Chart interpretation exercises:

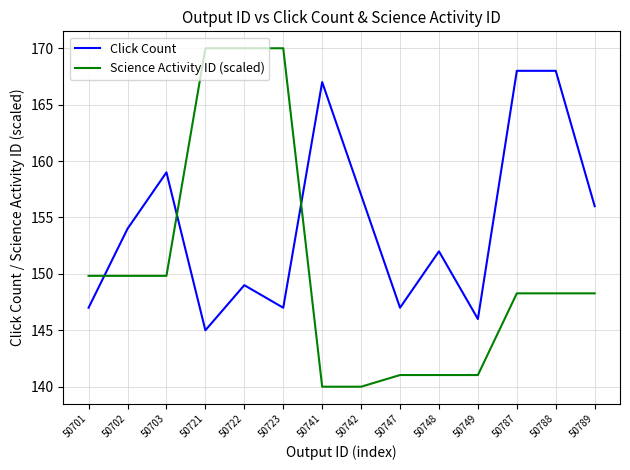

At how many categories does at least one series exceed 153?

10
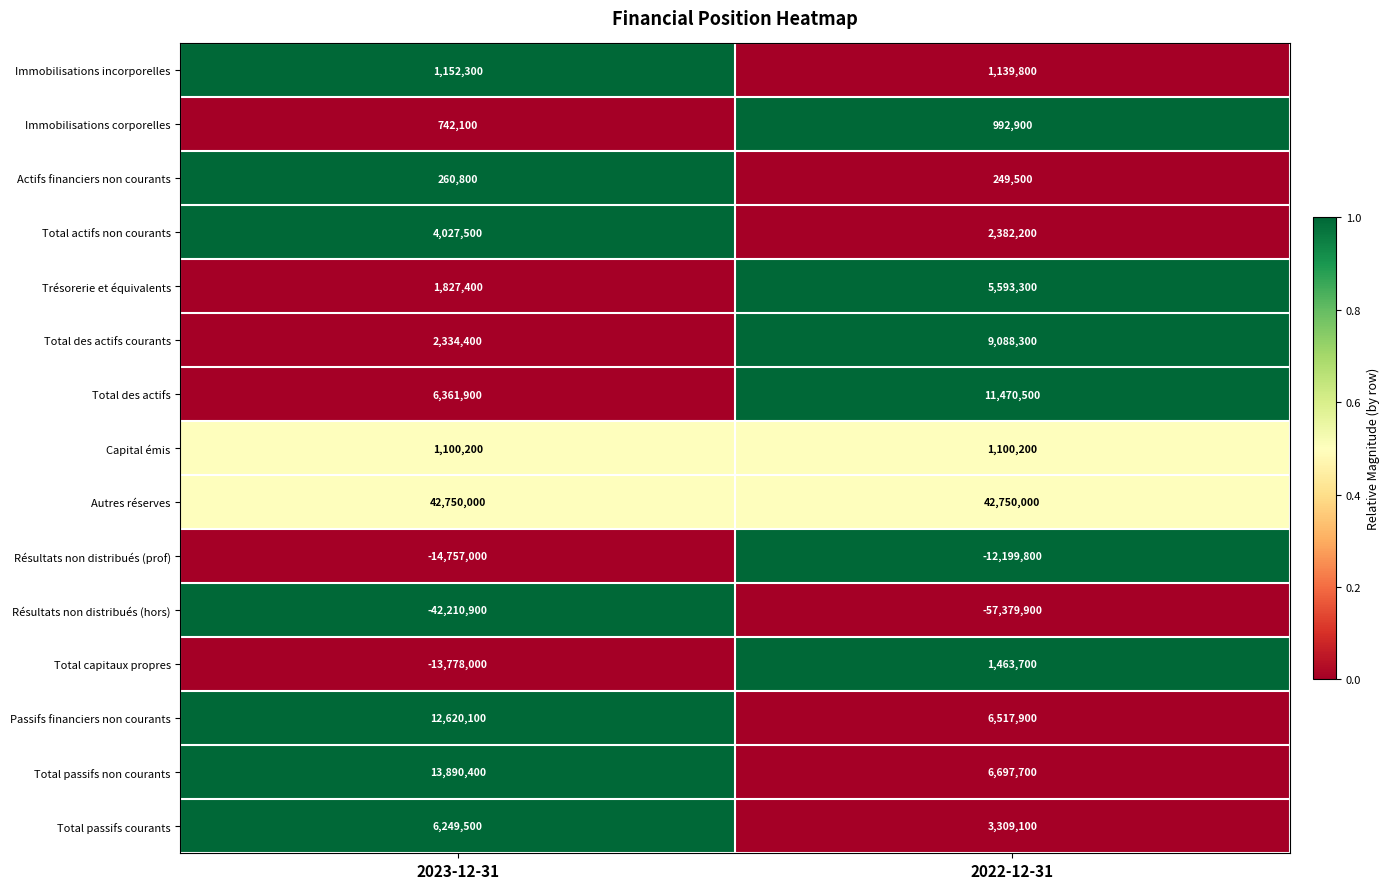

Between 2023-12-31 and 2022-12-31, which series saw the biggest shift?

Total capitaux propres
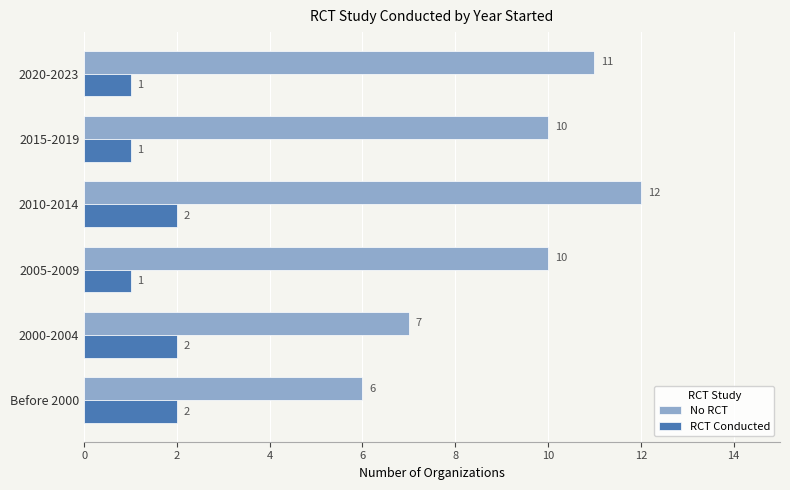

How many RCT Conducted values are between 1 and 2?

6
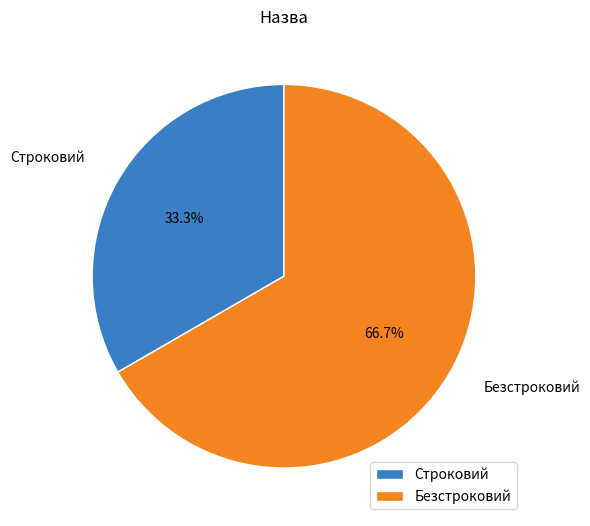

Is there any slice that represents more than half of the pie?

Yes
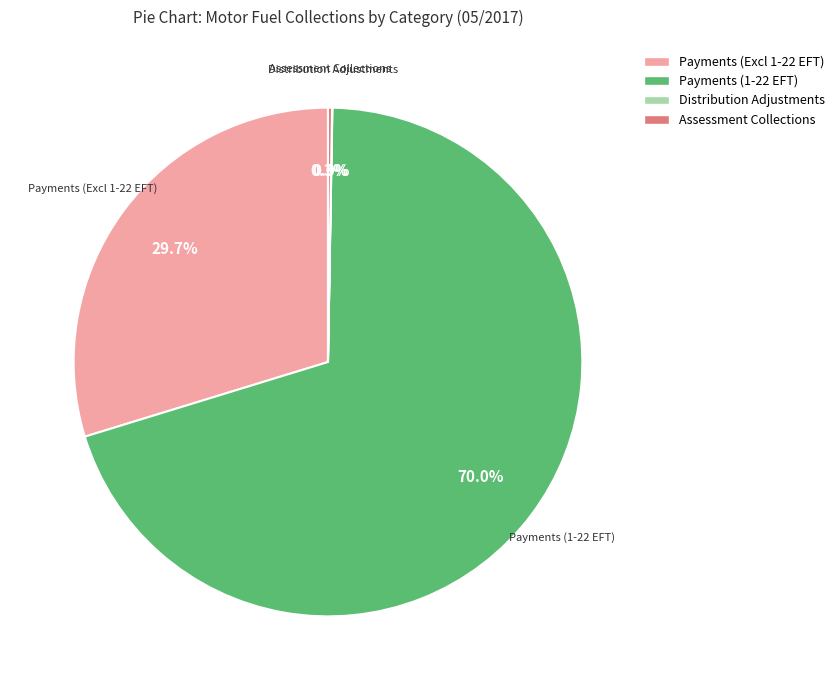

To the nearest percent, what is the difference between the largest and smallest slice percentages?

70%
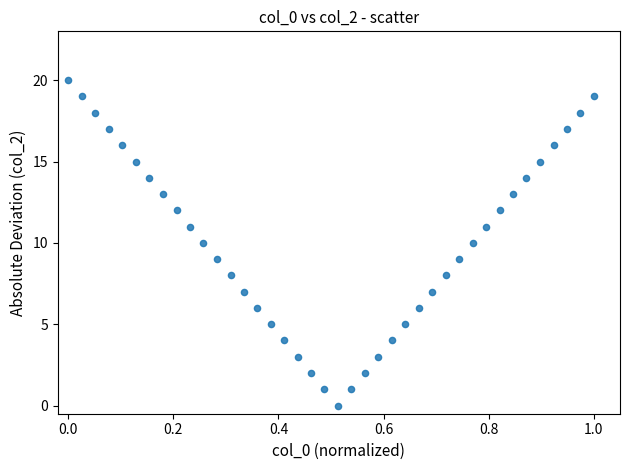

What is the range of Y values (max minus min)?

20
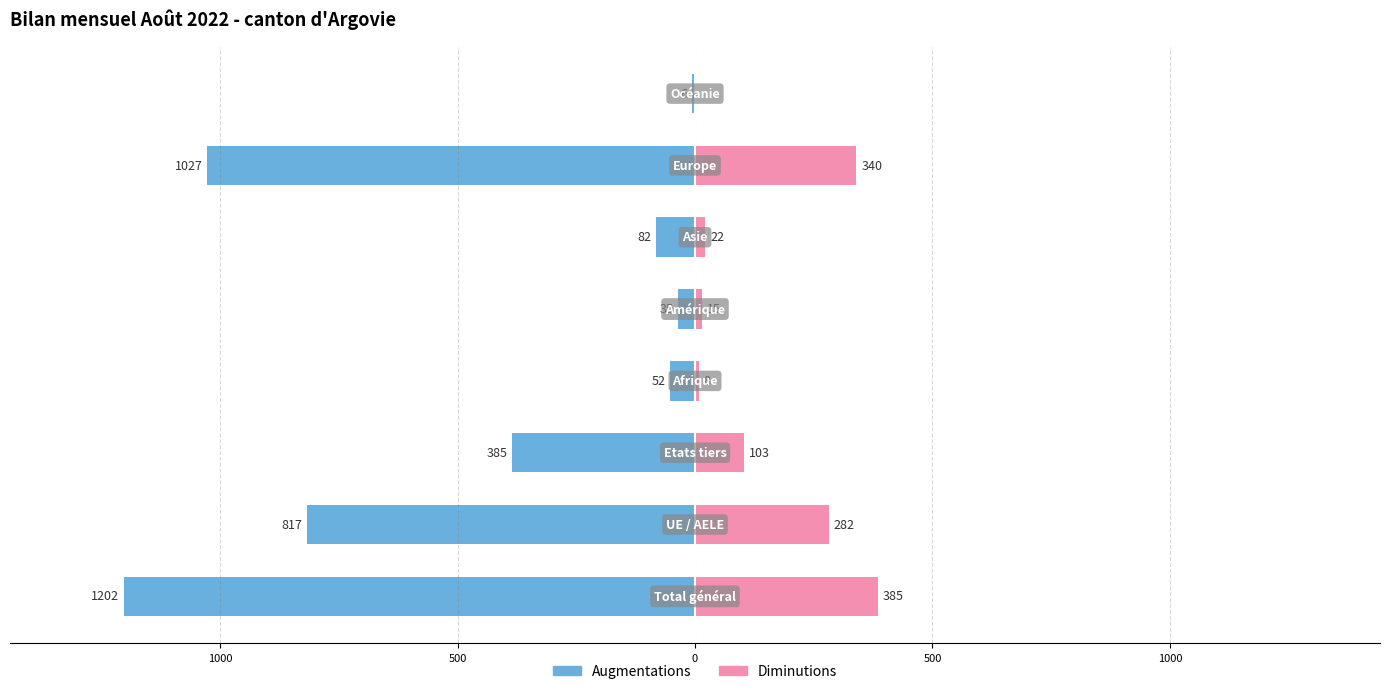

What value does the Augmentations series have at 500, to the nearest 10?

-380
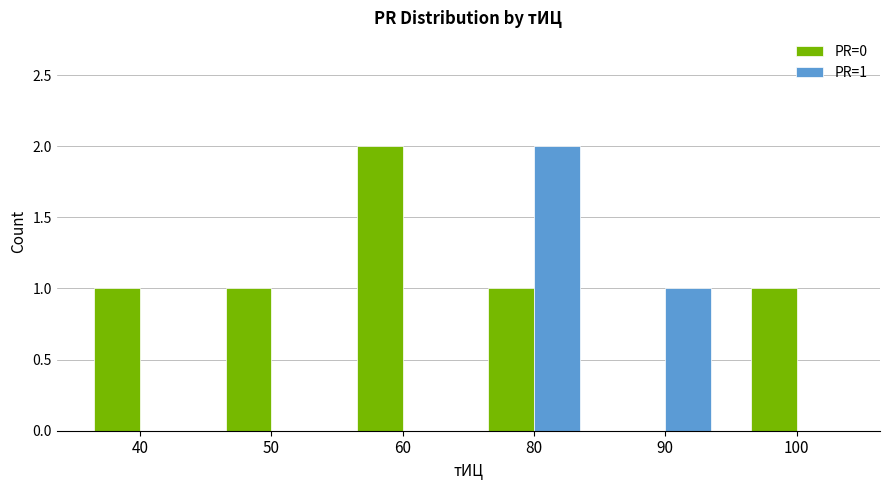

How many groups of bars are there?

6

WRITTEN TASK:
Can you print every item above word for word, omitting the pictures?

ANSWER TO THE EXERCISE:
At how many categories does at least one series exceed 153?

10

Between 2023-12-31 and 2022-12-31, which series saw the biggest shift?

Total capitaux propres

How many RCT Conducted values are between 1 and 2?

6

Is there any slice that represents more than half of the pie?

Yes

To the nearest percent, what is the difference between the largest and smallest slice percentages?

70%

What is the range of Y values (max minus min)?

20

What value does the Augmentations series have at 500, to the nearest 10?

-380

How many groups of bars are there?

6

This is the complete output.